Talk:Robots Exclusion Standard
From Wikipedia, the free encyclopedia
For the old archive, please see Talk:Robots.txt protocol.
- this is a red link, whoever moved the page messed up, or the page was moved using some form of bot/app, which just posted the mesage without checking for the presence of a talk page.--|333173|3|_||3 05:38, 27 June 2006 (UTC)
Perhaps this article should be named Robots exclusion standard instead of Robots Exclusion Standard? Wmahan. 00:17, 2004 Sep 12 (UTC)
I have ixed the Warning section, and reduced the level to a level 3 heading (=== ... === instead of == .. ==), and femoved the {{tone}} tag.--|333173|3|_||3 05:38, 27 June 2006 (UTC)
Contents |
[edit] Google info removed
- Google uses comments for the same purpose: <!--googleoff: index--> ... <!--googleon: index-->
A source is needed. - Ta bu shi da yu 13:53, 14 August 2006 (UTC)
[edit] NOINDEX
Can anyone confirm this? It sounds general, but I know of not a single reference anywhere. projectphp 00:13, 15 August 2006 (UTC)
AFIK, NOINDEX tag has been introduced by Yandex, a russian search engine, see Yandex help page (in Russian). 212.176.39.52 12:12, 15 August 2006 (UTC)
[edit] <!--noindex--> / <!--/noindex-->
One another way to exclude a portion of webpage from indexing is used by ASPSeek and DataparkSearch search engines: two special comments for the begin and the end of region to exclude <!--noindex--> / <!--/noindex-->, see DataparkSearch's documentation.
[edit] Examples section
There's a bit of a discrepancy between the first two and the other examples; the first two talks about "robots" while the latter about "crawlers". Should this be fixed/changed?
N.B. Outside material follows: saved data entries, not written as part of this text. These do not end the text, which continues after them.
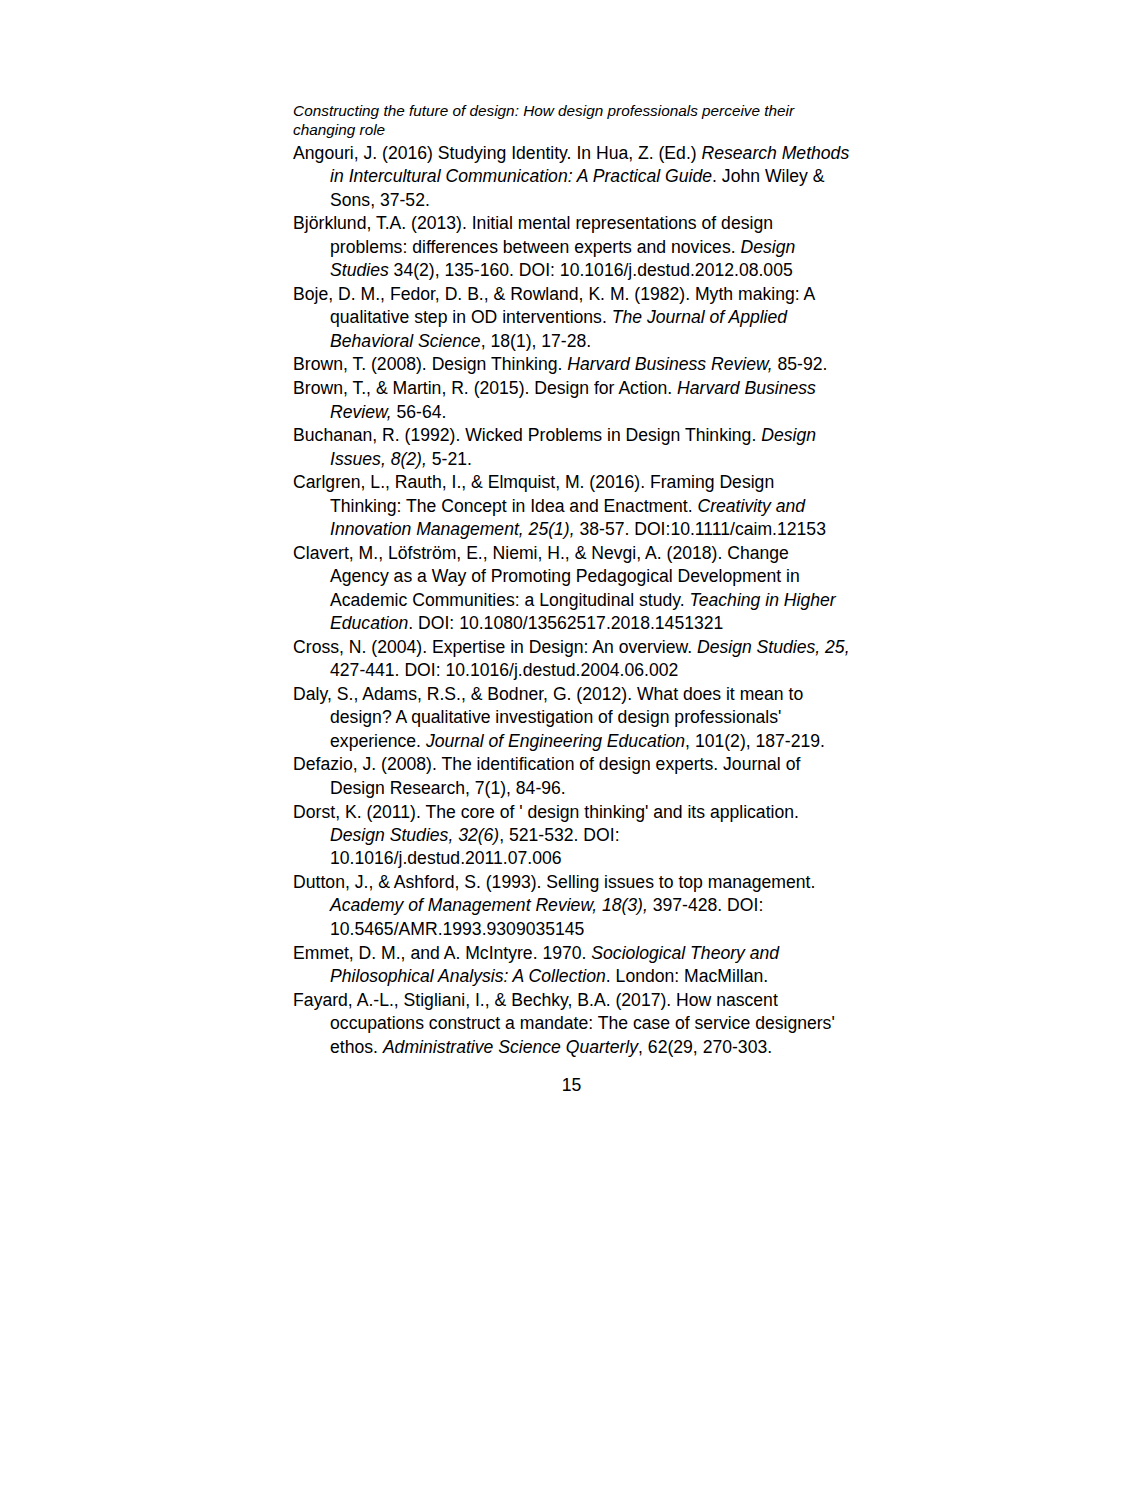Constructing the future of design: How design professionals perceive their changing role
Angouri, J. (2016) Studying Identity. In Hua, Z. (Ed.) Research Methods in Intercultural Communication: A Practical Guide. John Wiley & Sons, 37-52.
Björklund, T.A. (2013). Initial mental representations of design problems: differences between experts and novices. Design Studies 34(2), 135-160. DOI: 10.1016/j.destud.2012.08.005
Boje, D. M., Fedor, D. B., & Rowland, K. M. (1982). Myth making: A qualitative step in OD interventions. The Journal of Applied Behavioral Science, 18(1), 17-28.
Brown, T. (2008). Design Thinking. Harvard Business Review, 85-92.
Brown, T., & Martin, R. (2015). Design for Action. Harvard Business Review, 56-64.
Buchanan, R. (1992). Wicked Problems in Design Thinking. Design Issues, 8(2), 5-21.
Carlgren, L., Rauth, I., & Elmquist, M. (2016). Framing Design Thinking: The Concept in Idea and Enactment. Creativity and Innovation Management, 25(1), 38-57. DOI:10.1111/caim.12153
Clavert, M., Löfström, E., Niemi, H., & Nevgi, A. (2018). Change Agency as a Way of Promoting Pedagogical Development in Academic Communities: a Longitudinal study. Teaching in Higher Education. DOI: 10.1080/13562517.2018.1451321
Cross, N. (2004). Expertise in Design: An overview. Design Studies, 25, 427-441. DOI: 10.1016/j.destud.2004.06.002
Daly, S., Adams, R.S., & Bodner, G. (2012). What does it mean to design? A qualitative investigation of design professionals' experience. Journal of Engineering Education, 101(2), 187-219.
Defazio, J. (2008). The identification of design experts. Journal of Design Research, 7(1), 84-96.
Dorst, K. (2011). The core of ' design thinking' and its application. Design Studies, 32(6), 521-532. DOI: 10.1016/j.destud.2011.07.006
Dutton, J., & Ashford, S. (1993). Selling issues to top management. Academy of Management Review, 18(3), 397-428. DOI: 10.5465/AMR.1993.9309035145
Emmet, D. M., and A. McIntyre. 1970. Sociological Theory and Philosophical Analysis: A Collection. London: MacMillan.
Fayard, A.-L., Stigliani, I., & Bechky, B.A. (2017). How nascent occupations construct a mandate: The case of service designers' ethos. Administrative Science Quarterly, 62(29, 270-303.
15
Aeluwas 21:14, 30 May 2007 (UTC)
When search engines talk about their robots, they tend to call them "crawlers". However, the robots.txt applies to all robots, even the ones that don't crawl (and just check sites). Accordingly, I suggest that we use "robots" as a standard term for this article unless it's in a section that is very clearly only about a search engine crawler (such as the crawl delay).Ian McAnerin (talk) 05:20, 21 November 2007 (UTC)
[edit] Spam / Useless Links
I just removed the following external link: *[ht tp://www.google-msn-yahoo.info/ Windows XP Update Repaire] It caught my eye when I noticed "repaire" was spelled wrong. When I followed the link, it went to one of the spammier sites I've ever seen. The top half was all about wooden flooring, and there was a little tiny note at the bottom saying that robots.txt is important. Ian McAnerin (talk) 05:05, 21 November 2007 (UTC)
[edit] History
http://yro.slashdot.org/comments.pl?sid=377285&cid=21554125 gives the history of the robots.txt standard. However, I'm not sure if the information is purticulary encyclopedic, and I'm betting a slashdot comment isn't a reliable, verifiable source. OTOH, the people monitoring this talk page might want to chase it down. Theorbtwo 23:54, 2 December 2007 (UTC)
[edit] Dynamic Links
There's no info on dynamic links. ceo 13:21, 7 December 2007 (UTC)